**What to do:** Omit the images, then print each record below exactly as it reads.

Stored items:
·····
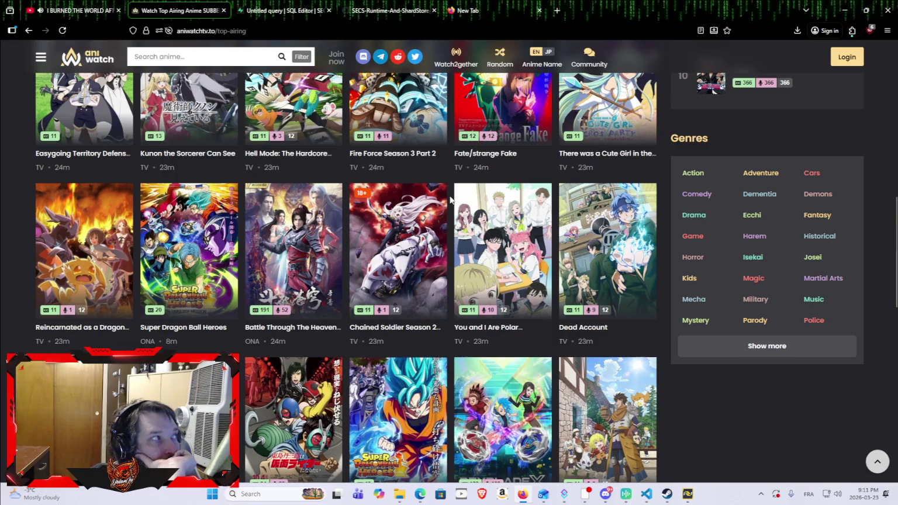
mouse_move(237, 146)
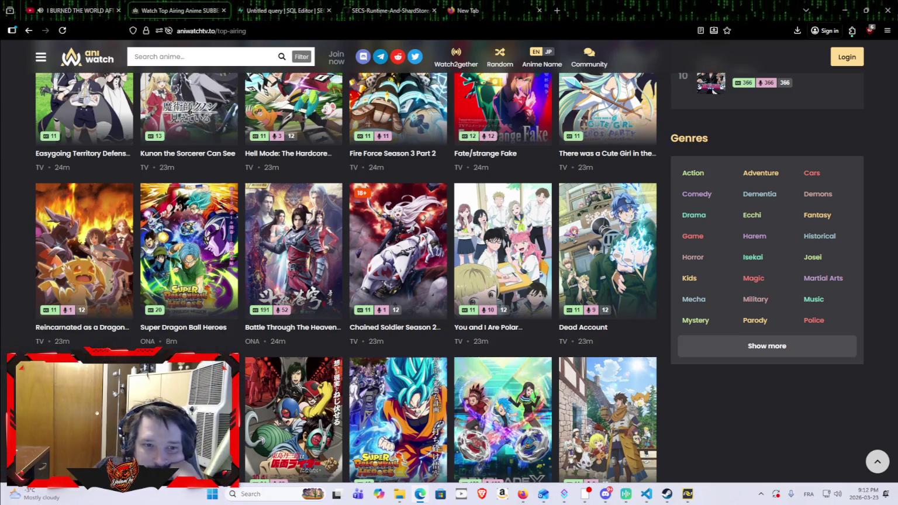
scroll(253, 219, down, 3)
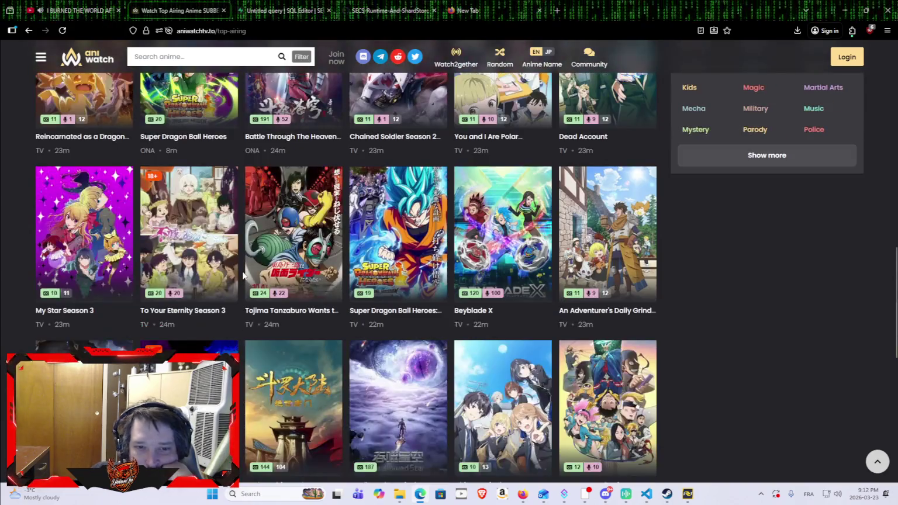
scroll(757, 222, down, 2)
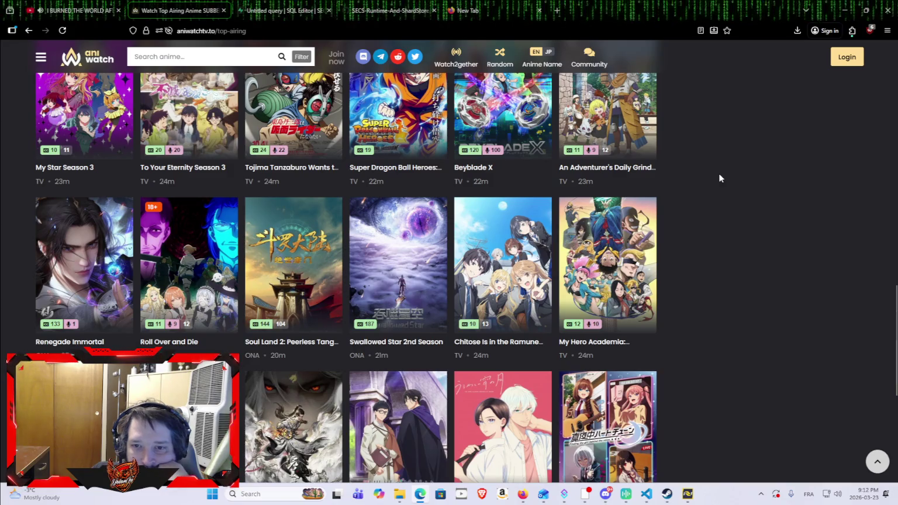
mouse_move(495, 302)
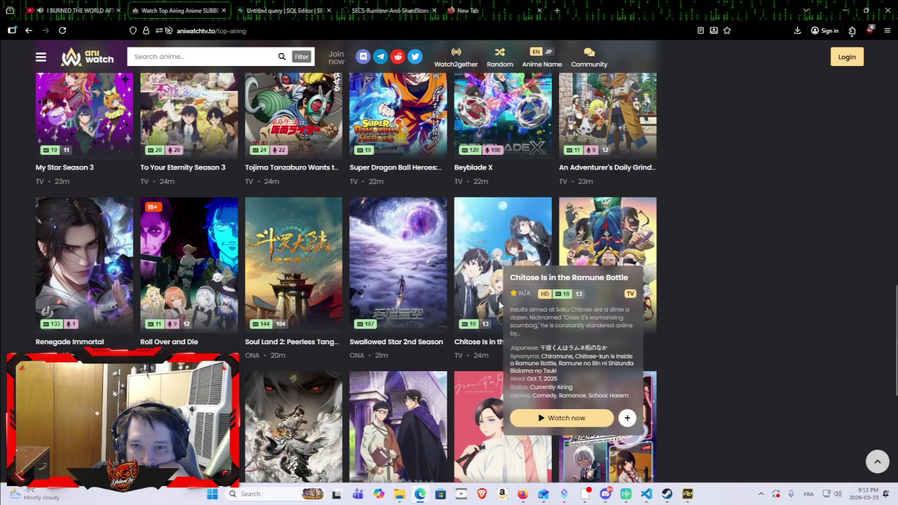
scroll(496, 303, down, 3)
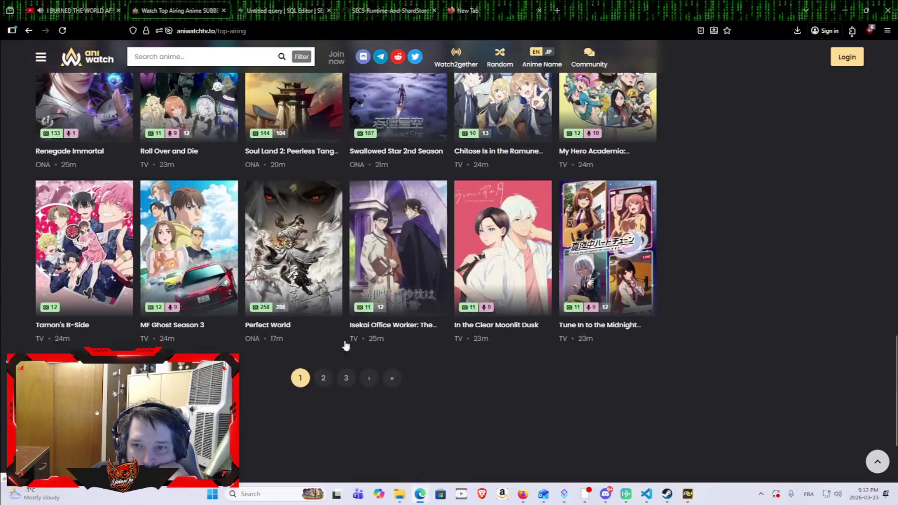
mouse_move(352, 285)
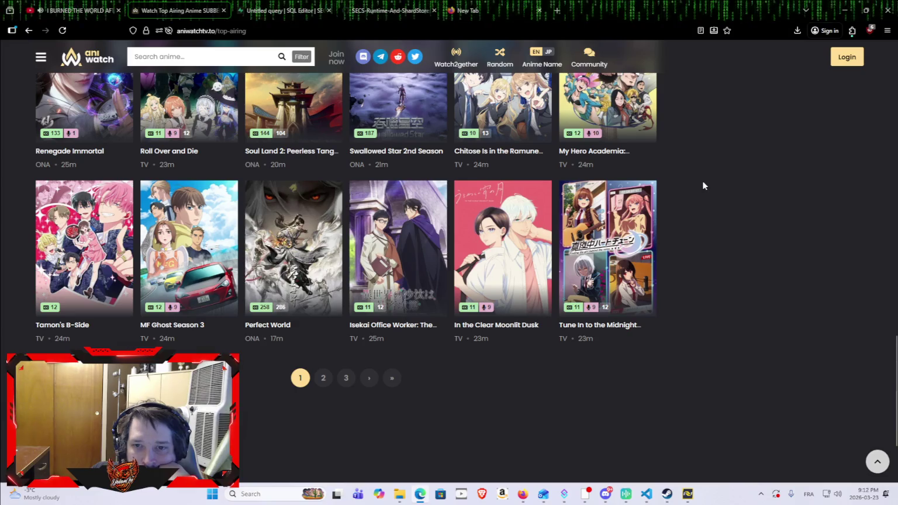
scroll(714, 200, up, 2)
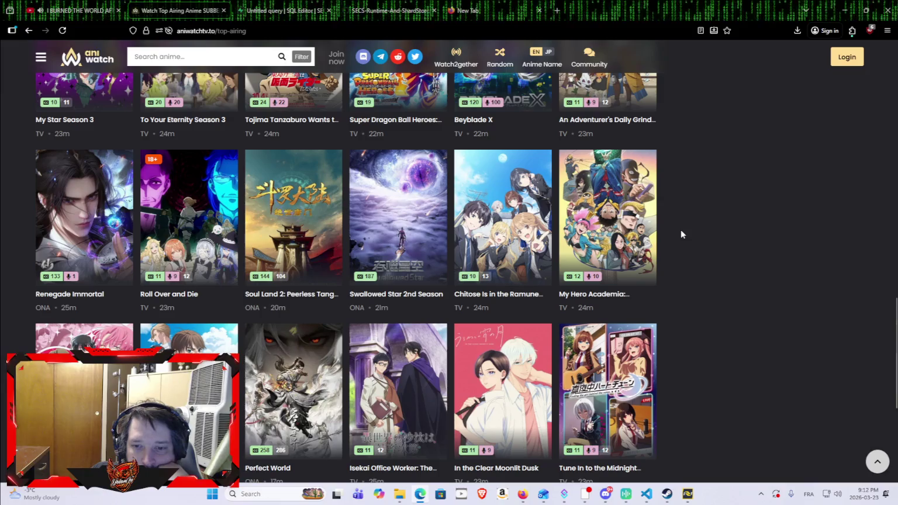
mouse_move(652, 222)
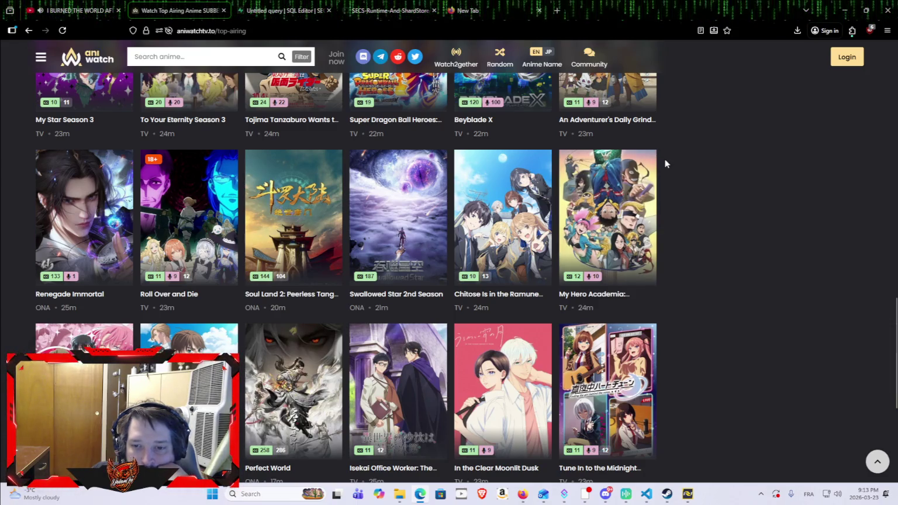
scroll(807, 306, up, 2)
·····
**Completed task:**
mouse_move(237, 146)
scroll(253, 219, down, 3)
scroll(757, 222, down, 2)
mouse_move(495, 302)
scroll(496, 303, down, 3)
mouse_move(352, 285)
scroll(714, 200, up, 2)
mouse_move(652, 222)
scroll(807, 306, up, 2)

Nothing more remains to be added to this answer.